While this patent document contains many specifics, these should not be construed as limitations on the scope of any invention or of what may be claimed, but rather as descriptions of features that may be specific to particular embodiments of particular inventions. Certain features that are described in this patent document in the context of separate embodiments can also be implemented in combination in a single embodiment. Conversely, various features that are described in the context of a single embodiment can also be implemented in multiple embodiments separately or in any suitable subcombination. Moreover, although features may be described above as acting in certain combinations and even initially claimed as such, one or more features from a claimed combination can in some cases be excised from the combination, and the claimed combination may be directed to a subcombination or variation of a subcombination.

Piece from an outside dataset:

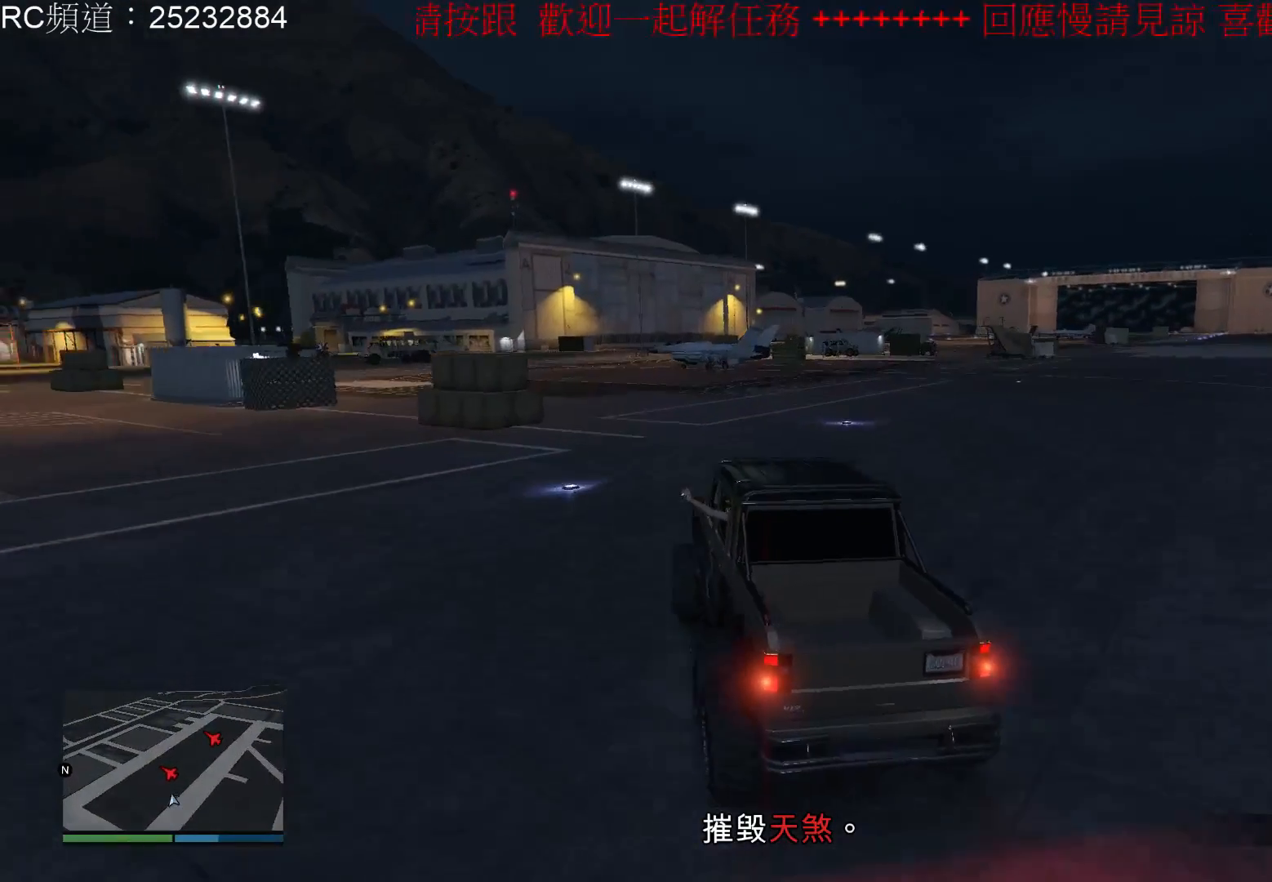
{"buttons": [], "left_stick": "right", "right_stick": "center", "events": [[233, "left_stick", "center"], [500, "left_stick", "right"]]}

Similarly, while operations are depicted in the drawings in a particular order, this should not be understood as requiring that such operations be performed in the particular order shown or in sequential order, or that all illustrated operations be performed, to achieve desirable results. Moreover, the separation of various system components in the embodiments described in this patent document should not be understood as requiring such separation in all embodiments.

Only a few implementations and examples are described and other implementations, enhancements and variations can be made based on what is described and illustrated in this patent document.